With these caveats in mind, numerous studies suggest that acute exposure to high concentrations of oxalate, similar to those seen in the urine of primary or secondary hyperoxaluric patients, can injure cultured renal tubular cells in the absence of crystal formation [14, 15, 16]. In lower concentrations oxalate ions induce cellular proliferation [18]. Prior evidence also suggests that oxalate ions damage cells via oxidative pathways [19, 20], and a recent study indicates that diphenyleneiodium (DPI) can ameliorate oxalate ion, calcium oxalate monohydrate crystal and brushite crystal induced up-regulation of the inflammatory cytokine MCP-1 in NRK 52E cells [21]. Since NADPH oxidase subunits are known to be present in renal epithelial cells, this pathway is implicated as a source of ROS in cells exposed to oxalate [22]. Consistent with other studies using cultured renal cells, our investigation confirmed that diverse renal cell types can generate ROS in response to acute oxalate exposure. Marked cell-type differences were not observed, although interstitial KNRK cells generated less ROS at all oxalate concentrations and times of exposure (Fig. 1). Perhaps these fibroblastic cells lack important cell membrane transporters or channels to allow efficient oxalate entry into the cytoplasm.
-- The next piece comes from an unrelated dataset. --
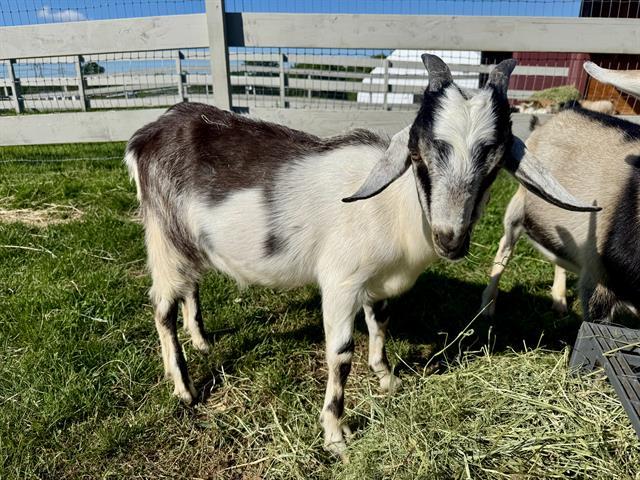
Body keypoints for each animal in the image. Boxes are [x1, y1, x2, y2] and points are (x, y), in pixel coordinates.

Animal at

Overall, after an acute oxalate exposure, our most striking finding was that surviving cells went on to proliferate normally, without further toxicity. These events correlated with enhanced expression of the stress response chaperone HSP-70. Cell death is not a feature of renal tissue derived from patients with nephrolithiasis, or even primary or secondary hyperoxaluria [23]. Although urinary oxalate excretion can vary in relation to the timing of meals [6], it is likely that renal cells in vivo are continuously exposed to an ambient baseline level of oxalate. Our experiments suggest that cells are able to adapt and even proliferate under these circumstances. In some ways, this situation could be analogous to adaptive responses of inner medullary cells to markedly hyperosmolar conditions [24, 25].

It is possible that crystals may be initiating some of the pathologic changes observed under hyperoxaluric conditions in vivo. Calcium oxalate crystals can induce renal epithelial cellular proliferation both in culture models [12] and in vivo [7], but may also cause renal cell injury when present at high concentrations [16]. Once a calcium oxalate crystal is attached, endocytosis [26] appears to be followed by transport of the crystal to the tubulo-interstitium where an inflammatory response is initiated with recruitment of lymphocytes, macrophages, and fibroblasts [27], perhaps leading to renal scarring. Importantly, interstitial inflammation and fibrosis associated with crystal deposition have been observed in renal tissue of hyperoxaluric patients who developed renal insufficiency [4, 7].

In conclusion, both proximal and distal renal cells, as well as fibroblasts, generate ROS in response to oxalate exposure. Cells demonstrate initial cell death and decrease in cell numbers, but by 48–72 h adapt and grow, despite the continued presence of oxalate. This adaptive response may involve chaperones such as HSP-70. Renal cells in vivo may have similar mechanisms to withstand chronic hyperoxaluria.